Хочется настолько невыносимо, что подготовка выходит торопливой и небрежной. Впрочем, Алекс, тяжелое и сорванное дыхание которого окончательно сносит Радамелю крышу, кажется, не имеет ничего против. И когда тот, наконец, подхватывает его на руки, крепче вжимает в стену и не особо осторожно втискивается, он лишь сдавленно стонет, изо всех сил закусывая нижнюю губу.

Фалькао на миг замирает, вытащив-таки откуда-то запасы нежности, ласково и хаотично целует скулы и подбородок и вновь шепчет что-то на смеси испанского и английского, из которого Алекс, наверно, разберет лишь это пресловутое «маленький» и «сейчас». Глубоко выдохнув и вцепившись в его плечи, мальчишка крепче обхватывает его ногами за поясницу и нежно-нежно целует в ответ. И для Радамеля этого достаточно, чтобы начать двигаться так яростно, словно это последний секс в его жизни.

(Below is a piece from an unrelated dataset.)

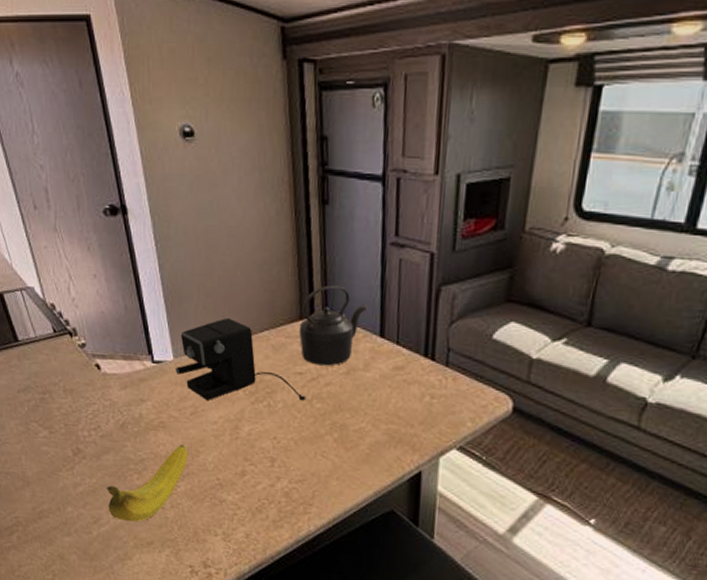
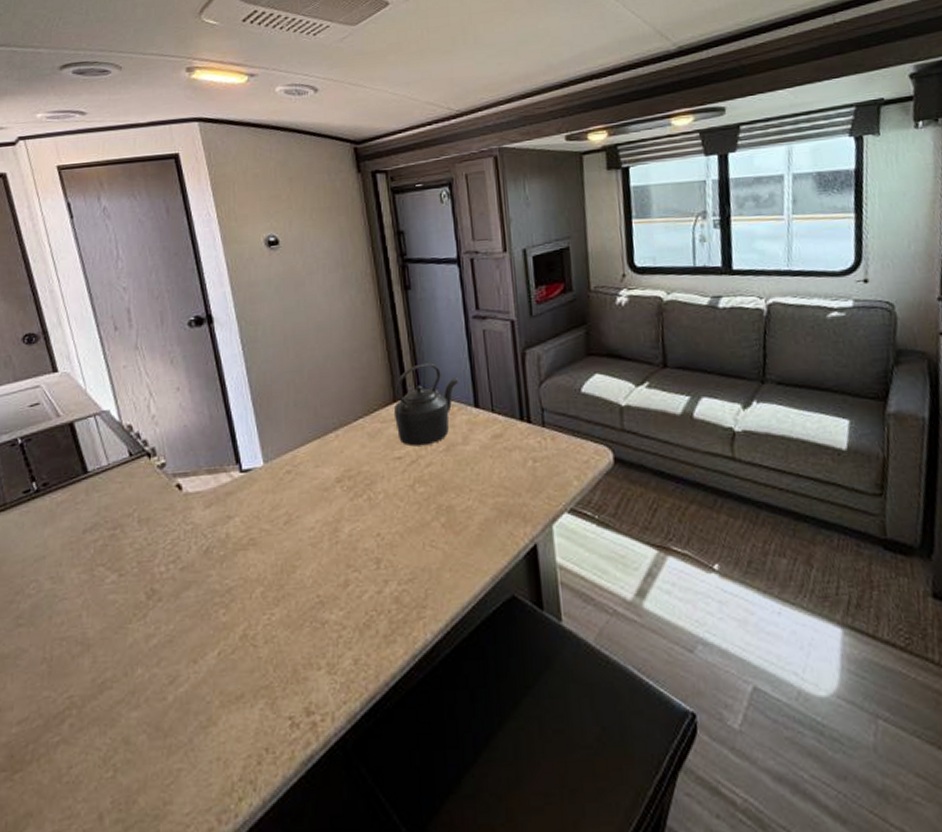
fruit: present [107,444,188,522] -> none [187,562,282,674]
coffee maker: present [175,317,307,401] -> none [266,411,409,504]

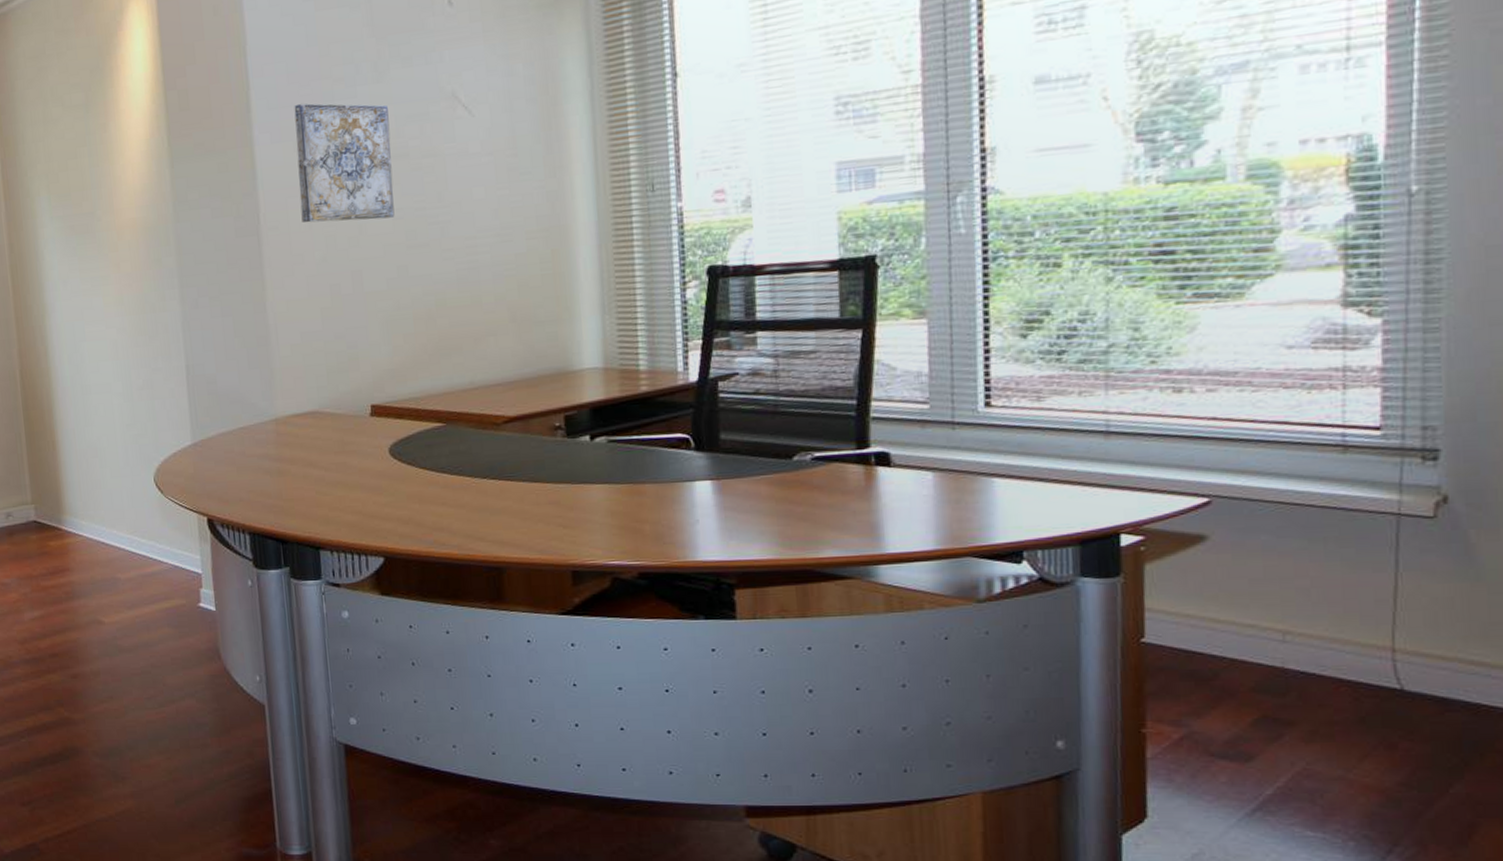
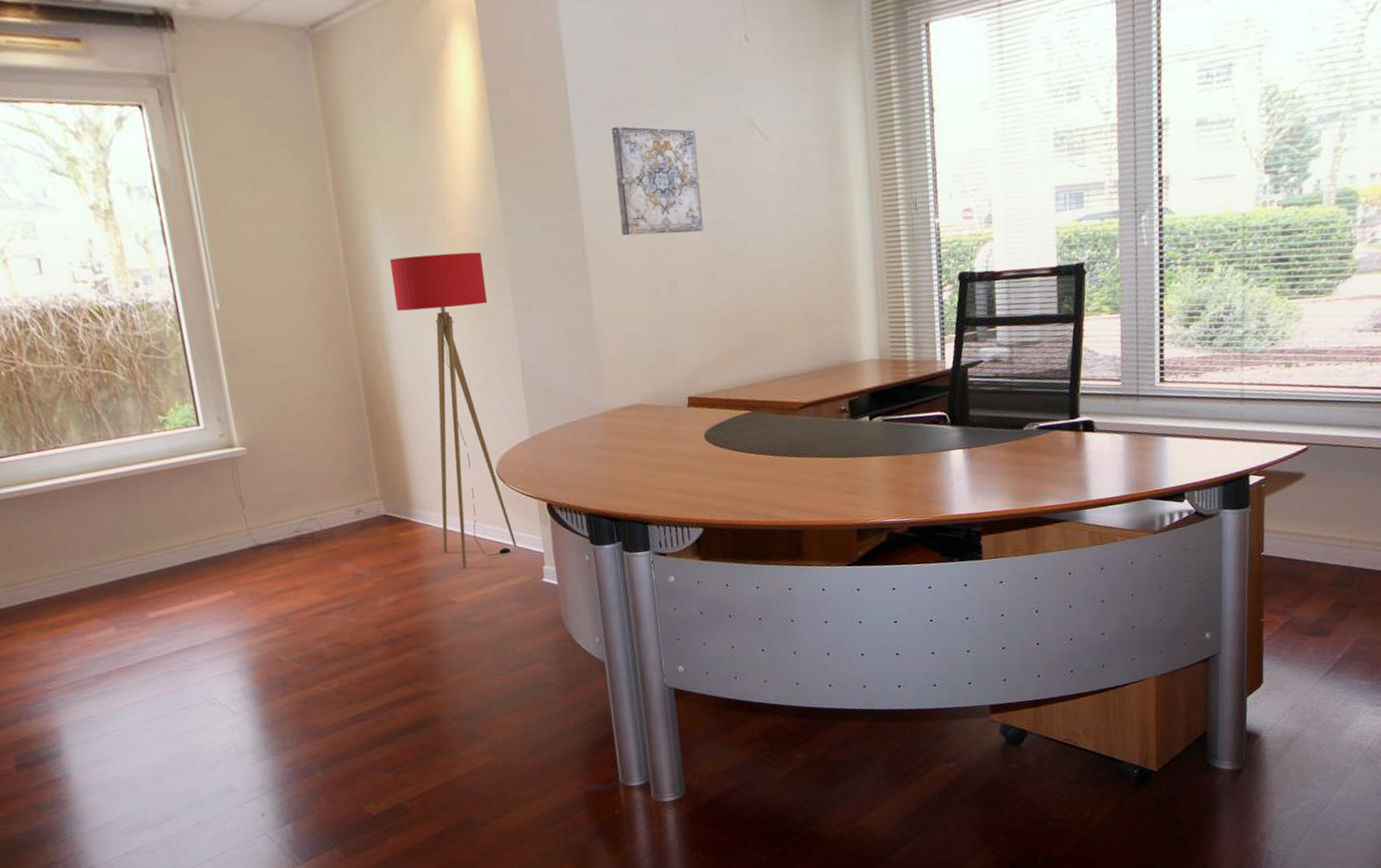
floor lamp: none [53,240,173,586] -> present [389,252,517,569]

Он знает, что в таком темпе надолго его не хватит, но сейчас ему нужно именно так и никак иначе. Потому что если все его неудачи, поражения, проигрыши и могут как-то исчезнуть из сознания, то лишь будучи уничтоженными, расплавленными, разнесенными на атомы вот этим неистовым движением навстречу друг другу, этим древним, как мир, манифестом жизни и энергии.

Мальчишка громко стонет, ни капли не стесняясь своей несдержанности, то и дело от особо яростного и глубокого толчка захлебываясь стоном и издавая беспомощные всхлипы. И от этих звуков крышу рвет так, что — берегитесь, очередные соперники! Кажется, за эти звуки он готов один все клубы мира стереть в порошок!

От вида пятен, уже разукрасивших бледную шею, в голове едва ли не мутится. Это его мальчик! Его, видите?! Это его знаки, его следы, и никто, ни одна живая душа на всем свете, не смеет желать этого мальчика, потому что он только его!

Он прекрасно знает, что завтра Алекс вновь будет бесконечно долго торчать перед зеркалом, ныть на тему, как спрятать проклятые пятна, и злобно уверять, что Фалькао — неотесанный зверь, к которому он больше ни на метр не приблизится. Но это все ни на секунду не удерживает его от того, чтобы с наслаждением в очередной раз впиться сухими и горячими губами в почти детскую шею и стиснуть зубы так, что во рту появляется металлический привкус юной крови.

Алекс глухо вскрикивает, стискивает его плечи, правда, непонятно, пытаясь оттолкнуть или прижать сильнее, и, запрокинув голову, бурно кончает.

И от того, как он вмиг непроизвольно стиснул его член, от вида его полузакрывшихся глаз, высоко вздымающейся груди, приоткрытых покрасневших губ, пытающихся глотнуть хоть немного воздуха, он в последний раз врывается максимально глубоко, наваливается на мальчишку так, что тот пищит, и замирает, чувствуя, как, наконец, приходит освобождение.